First every new social and/or blogging platform is praised as some deity that
will unlock the path to fame, fortune and a life time supply of cheese puffs,
and so the hype should be taken with a very large grain of salt.

That said Medium is a solid platform that has a few advantages:

1) It's got a great asethic both for readers and writers. It's clean, flows
nicely and that holds true cross device.

2) It's managed by someone else. As a writer you don't need to worry about
plugins, updates, themes, etc. You just write.

3) It's managed by someone else. As a reader you don't need to worry about
malicious code, horrible pop-unders or aggressive ads.

4) The fact that it is a joint marketplace for publishers and supports
curration supports sharing quality pieces regardless of the publisher and so
for someone who otherwise would spend a lot of time trying to seed and promote
their own blog content, they can focus on writing. While there still needs to
be some promotion, a really well written piece on Medium can carry further.

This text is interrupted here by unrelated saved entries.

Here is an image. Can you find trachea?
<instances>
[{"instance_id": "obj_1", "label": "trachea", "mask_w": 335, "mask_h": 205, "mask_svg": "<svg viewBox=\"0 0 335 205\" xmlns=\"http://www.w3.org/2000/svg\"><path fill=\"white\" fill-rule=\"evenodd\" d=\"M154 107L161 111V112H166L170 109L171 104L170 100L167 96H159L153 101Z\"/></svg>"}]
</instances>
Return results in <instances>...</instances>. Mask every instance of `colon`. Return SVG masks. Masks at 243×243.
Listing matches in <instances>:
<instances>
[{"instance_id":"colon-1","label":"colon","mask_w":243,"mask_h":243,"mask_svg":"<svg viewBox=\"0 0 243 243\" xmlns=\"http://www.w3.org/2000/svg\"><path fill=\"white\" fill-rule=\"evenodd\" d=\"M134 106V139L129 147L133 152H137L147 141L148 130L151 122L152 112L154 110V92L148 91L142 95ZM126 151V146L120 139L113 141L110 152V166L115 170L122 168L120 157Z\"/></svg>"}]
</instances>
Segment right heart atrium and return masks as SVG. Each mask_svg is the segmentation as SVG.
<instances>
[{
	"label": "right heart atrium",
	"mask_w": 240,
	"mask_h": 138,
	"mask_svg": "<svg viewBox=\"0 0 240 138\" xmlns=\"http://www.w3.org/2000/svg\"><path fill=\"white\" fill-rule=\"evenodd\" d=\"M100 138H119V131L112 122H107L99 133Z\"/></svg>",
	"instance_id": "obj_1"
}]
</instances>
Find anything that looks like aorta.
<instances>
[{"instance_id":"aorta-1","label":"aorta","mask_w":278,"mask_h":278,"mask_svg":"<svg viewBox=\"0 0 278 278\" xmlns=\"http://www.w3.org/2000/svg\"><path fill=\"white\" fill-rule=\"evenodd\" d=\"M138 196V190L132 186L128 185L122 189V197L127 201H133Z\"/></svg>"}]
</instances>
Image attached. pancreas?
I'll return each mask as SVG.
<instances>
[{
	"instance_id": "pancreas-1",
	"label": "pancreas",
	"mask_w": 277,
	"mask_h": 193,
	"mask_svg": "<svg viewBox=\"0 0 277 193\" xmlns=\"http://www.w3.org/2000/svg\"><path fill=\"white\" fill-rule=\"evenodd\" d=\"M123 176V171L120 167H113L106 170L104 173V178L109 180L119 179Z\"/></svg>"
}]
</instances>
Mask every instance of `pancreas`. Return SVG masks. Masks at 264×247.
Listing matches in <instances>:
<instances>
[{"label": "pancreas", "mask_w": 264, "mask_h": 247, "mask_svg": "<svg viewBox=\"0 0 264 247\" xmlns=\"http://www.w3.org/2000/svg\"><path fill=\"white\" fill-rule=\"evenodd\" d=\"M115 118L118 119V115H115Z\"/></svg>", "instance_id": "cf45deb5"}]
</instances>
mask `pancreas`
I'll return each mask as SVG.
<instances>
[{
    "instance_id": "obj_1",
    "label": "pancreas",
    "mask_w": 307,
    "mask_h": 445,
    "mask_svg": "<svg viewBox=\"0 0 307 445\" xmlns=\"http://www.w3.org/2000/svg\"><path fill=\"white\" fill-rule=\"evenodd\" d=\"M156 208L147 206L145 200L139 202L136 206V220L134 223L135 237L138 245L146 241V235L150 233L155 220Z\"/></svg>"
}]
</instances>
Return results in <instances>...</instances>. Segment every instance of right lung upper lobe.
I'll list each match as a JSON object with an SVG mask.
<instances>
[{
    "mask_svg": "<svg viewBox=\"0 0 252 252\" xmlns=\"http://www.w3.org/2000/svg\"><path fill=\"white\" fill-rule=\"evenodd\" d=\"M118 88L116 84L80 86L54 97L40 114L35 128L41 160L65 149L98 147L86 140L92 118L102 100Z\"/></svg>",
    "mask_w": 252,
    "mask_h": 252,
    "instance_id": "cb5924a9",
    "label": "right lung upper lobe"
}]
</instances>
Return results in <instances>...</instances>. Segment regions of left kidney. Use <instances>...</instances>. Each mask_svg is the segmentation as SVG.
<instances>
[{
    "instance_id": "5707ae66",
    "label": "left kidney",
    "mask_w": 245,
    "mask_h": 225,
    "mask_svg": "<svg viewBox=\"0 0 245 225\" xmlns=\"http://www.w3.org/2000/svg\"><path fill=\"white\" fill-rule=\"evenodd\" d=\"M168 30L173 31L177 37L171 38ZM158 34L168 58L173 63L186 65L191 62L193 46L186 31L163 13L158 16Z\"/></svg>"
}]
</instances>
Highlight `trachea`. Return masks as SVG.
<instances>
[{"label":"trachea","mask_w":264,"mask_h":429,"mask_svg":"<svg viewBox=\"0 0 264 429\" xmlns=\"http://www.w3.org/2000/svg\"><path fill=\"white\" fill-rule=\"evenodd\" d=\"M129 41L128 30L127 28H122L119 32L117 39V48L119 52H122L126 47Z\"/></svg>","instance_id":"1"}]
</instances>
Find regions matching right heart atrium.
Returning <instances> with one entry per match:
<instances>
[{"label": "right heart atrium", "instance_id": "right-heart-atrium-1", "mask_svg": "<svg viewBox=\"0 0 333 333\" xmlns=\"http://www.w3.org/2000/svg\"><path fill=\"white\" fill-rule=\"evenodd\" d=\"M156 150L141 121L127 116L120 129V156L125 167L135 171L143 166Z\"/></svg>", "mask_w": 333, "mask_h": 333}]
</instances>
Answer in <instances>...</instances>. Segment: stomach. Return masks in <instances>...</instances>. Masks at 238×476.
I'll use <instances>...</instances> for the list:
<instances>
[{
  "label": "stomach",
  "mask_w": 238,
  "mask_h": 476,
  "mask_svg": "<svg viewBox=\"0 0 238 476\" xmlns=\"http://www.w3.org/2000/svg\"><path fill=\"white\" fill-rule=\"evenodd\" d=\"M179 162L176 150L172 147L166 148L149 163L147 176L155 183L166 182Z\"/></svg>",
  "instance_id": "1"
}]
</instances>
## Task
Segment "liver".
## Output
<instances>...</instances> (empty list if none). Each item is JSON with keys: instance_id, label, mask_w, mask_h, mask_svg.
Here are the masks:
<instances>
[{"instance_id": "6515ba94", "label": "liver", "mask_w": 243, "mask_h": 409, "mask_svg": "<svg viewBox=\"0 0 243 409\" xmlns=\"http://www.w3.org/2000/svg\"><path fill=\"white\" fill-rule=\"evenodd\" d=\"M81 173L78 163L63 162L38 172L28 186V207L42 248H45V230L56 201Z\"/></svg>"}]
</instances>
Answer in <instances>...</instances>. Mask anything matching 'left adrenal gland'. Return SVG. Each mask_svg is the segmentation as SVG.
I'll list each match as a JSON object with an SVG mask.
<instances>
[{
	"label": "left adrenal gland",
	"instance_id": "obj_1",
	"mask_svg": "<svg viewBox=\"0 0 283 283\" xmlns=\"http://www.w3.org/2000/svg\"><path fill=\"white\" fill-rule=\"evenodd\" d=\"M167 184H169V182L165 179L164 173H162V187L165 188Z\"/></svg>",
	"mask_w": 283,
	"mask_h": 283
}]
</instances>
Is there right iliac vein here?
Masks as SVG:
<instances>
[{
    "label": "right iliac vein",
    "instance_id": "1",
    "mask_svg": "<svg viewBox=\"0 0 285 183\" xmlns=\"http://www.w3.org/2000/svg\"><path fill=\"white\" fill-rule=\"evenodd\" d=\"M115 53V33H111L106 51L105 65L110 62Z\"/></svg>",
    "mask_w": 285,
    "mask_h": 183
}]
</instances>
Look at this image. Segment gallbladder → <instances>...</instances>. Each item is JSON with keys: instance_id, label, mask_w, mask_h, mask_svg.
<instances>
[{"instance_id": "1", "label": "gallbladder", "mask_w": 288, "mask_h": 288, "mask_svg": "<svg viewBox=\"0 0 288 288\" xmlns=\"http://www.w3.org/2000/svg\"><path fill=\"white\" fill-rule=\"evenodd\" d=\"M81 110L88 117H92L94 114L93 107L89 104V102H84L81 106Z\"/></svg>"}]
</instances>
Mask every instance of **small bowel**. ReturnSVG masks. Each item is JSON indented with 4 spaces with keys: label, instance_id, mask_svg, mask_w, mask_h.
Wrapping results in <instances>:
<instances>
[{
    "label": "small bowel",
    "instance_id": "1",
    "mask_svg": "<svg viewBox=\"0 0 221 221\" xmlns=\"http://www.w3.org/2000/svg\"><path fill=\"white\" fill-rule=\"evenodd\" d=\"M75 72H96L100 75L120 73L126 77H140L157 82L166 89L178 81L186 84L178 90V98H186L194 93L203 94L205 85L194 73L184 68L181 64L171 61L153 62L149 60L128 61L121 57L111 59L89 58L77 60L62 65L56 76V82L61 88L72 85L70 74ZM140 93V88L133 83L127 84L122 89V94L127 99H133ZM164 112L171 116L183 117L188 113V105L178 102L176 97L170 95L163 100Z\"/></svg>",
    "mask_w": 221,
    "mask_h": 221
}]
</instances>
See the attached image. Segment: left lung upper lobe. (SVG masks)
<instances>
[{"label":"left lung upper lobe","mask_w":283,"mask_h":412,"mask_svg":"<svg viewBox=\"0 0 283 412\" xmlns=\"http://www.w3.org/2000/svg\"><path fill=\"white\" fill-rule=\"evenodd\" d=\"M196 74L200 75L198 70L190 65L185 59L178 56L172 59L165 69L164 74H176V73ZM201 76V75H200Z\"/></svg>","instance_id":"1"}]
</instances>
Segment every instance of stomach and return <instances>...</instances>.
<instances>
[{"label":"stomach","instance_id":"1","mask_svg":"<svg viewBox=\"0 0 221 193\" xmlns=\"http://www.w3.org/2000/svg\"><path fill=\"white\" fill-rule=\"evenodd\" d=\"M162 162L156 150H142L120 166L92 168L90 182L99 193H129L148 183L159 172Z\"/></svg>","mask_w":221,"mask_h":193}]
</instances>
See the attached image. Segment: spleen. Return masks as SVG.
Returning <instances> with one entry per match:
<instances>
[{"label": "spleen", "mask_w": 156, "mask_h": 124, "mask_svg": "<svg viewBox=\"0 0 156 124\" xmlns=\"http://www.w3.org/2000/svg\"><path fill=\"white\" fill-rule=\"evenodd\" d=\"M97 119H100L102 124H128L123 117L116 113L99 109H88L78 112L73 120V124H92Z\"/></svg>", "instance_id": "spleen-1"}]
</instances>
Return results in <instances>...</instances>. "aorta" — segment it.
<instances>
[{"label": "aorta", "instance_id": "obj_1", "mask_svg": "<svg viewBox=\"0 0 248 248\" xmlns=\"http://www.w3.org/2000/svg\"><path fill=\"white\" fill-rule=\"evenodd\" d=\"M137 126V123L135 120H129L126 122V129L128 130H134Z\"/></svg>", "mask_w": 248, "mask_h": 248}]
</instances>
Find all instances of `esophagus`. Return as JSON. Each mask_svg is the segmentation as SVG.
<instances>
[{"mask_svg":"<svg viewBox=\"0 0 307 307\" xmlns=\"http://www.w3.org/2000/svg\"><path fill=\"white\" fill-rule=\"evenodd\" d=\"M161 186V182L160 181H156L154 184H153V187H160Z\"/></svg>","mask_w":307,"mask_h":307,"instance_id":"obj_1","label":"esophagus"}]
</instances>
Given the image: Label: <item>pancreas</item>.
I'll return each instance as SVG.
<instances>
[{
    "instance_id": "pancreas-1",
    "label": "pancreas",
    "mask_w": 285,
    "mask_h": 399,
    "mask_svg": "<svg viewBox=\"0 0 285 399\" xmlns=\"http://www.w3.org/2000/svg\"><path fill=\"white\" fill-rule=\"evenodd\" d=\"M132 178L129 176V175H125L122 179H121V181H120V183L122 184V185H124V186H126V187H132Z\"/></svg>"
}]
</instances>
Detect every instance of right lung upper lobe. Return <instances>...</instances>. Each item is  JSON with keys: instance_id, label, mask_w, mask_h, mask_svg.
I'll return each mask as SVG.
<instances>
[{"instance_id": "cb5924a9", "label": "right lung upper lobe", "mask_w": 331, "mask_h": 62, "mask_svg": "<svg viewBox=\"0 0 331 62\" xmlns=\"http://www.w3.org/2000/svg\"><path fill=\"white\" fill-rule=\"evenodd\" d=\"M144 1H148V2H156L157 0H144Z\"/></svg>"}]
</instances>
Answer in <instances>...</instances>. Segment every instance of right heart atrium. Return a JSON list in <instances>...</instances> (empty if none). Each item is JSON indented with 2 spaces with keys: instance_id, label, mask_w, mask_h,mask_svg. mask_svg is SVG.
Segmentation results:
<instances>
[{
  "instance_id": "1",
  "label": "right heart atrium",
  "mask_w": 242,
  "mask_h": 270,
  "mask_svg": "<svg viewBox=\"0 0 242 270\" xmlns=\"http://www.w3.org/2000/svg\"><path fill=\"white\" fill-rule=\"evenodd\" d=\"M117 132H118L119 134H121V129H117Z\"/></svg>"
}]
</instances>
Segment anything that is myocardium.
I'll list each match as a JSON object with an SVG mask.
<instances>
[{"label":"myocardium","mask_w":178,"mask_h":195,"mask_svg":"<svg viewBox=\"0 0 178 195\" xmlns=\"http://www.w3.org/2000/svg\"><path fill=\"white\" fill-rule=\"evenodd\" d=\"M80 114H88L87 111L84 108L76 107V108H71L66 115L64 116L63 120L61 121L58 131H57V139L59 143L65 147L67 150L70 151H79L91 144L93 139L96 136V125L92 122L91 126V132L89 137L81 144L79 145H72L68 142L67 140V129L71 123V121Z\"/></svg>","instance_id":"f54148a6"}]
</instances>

That said it has it's downsides. While the piece may carry further, the impact
may be less than your own blog where you may amass a following. You as an
author can't really monetize the content on that platform as easily nor does
it have flexibility if you want to show case something in a particular style,
or with plugins/features not natively supported by Medium.

Medium is like any other well-designed platform. It has it's specific use-
cases which it does a great job at. But it will not give you unlimited cheese
puffs.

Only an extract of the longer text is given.